* **Фрагмент текста**
▼

Подлинная и великая трудность — это умение увидеть то, что есть на самом деле. Встретившись с другим человеком, понять его. Помните, когда к Пилату, у которого «адской болью пылала голова», приводят связанного, избитого Иешуа Га-Ноцри? Это их первая встреча (и — увы, последняя!). И вот оно! — это великое движение Га-Ноцри: Пилат, страдающий гемикранией, спрашивает его, еле шевеля губами: «Так это ты подговаривал народ разрушить ершалаимский храм?..

...Человек со связанными руками несколько подался вперед и начал говорить: — Добрый человек! Поверь мне...».

▲

* **Предоставленные данные**
▼

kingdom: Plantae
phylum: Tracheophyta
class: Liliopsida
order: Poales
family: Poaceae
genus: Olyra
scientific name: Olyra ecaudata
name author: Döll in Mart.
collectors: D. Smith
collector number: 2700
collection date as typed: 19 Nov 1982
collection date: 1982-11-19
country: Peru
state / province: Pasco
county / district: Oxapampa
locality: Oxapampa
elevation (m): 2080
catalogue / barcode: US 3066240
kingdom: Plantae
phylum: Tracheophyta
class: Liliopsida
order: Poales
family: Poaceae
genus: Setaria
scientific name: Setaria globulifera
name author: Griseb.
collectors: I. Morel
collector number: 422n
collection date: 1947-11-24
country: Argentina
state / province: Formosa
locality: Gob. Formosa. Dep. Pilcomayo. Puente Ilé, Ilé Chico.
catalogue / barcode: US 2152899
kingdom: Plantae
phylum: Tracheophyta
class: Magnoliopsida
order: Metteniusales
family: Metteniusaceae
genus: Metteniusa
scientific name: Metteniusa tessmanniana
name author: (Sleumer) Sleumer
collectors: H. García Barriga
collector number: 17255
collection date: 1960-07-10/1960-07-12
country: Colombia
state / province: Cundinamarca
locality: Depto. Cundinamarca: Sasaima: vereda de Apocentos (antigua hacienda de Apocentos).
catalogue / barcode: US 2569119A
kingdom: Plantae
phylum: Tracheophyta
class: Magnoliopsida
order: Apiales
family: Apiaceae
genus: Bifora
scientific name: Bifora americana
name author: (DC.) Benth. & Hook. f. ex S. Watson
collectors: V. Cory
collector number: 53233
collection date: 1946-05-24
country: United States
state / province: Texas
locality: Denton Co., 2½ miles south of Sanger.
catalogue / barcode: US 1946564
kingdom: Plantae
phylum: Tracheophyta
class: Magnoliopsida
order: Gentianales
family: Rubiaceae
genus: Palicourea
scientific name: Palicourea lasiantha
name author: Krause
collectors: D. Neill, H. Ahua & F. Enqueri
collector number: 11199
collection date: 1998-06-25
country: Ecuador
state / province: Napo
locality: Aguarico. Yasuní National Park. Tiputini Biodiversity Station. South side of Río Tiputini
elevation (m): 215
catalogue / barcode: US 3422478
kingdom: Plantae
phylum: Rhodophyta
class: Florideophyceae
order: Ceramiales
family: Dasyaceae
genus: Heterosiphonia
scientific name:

▲

* **Условие задания**
Какой болезнью, согласно фрагменту текста, страдал Пилат? Эти материалы для работы не понадобятся.

* **Поле для ответа**
Гемикранией.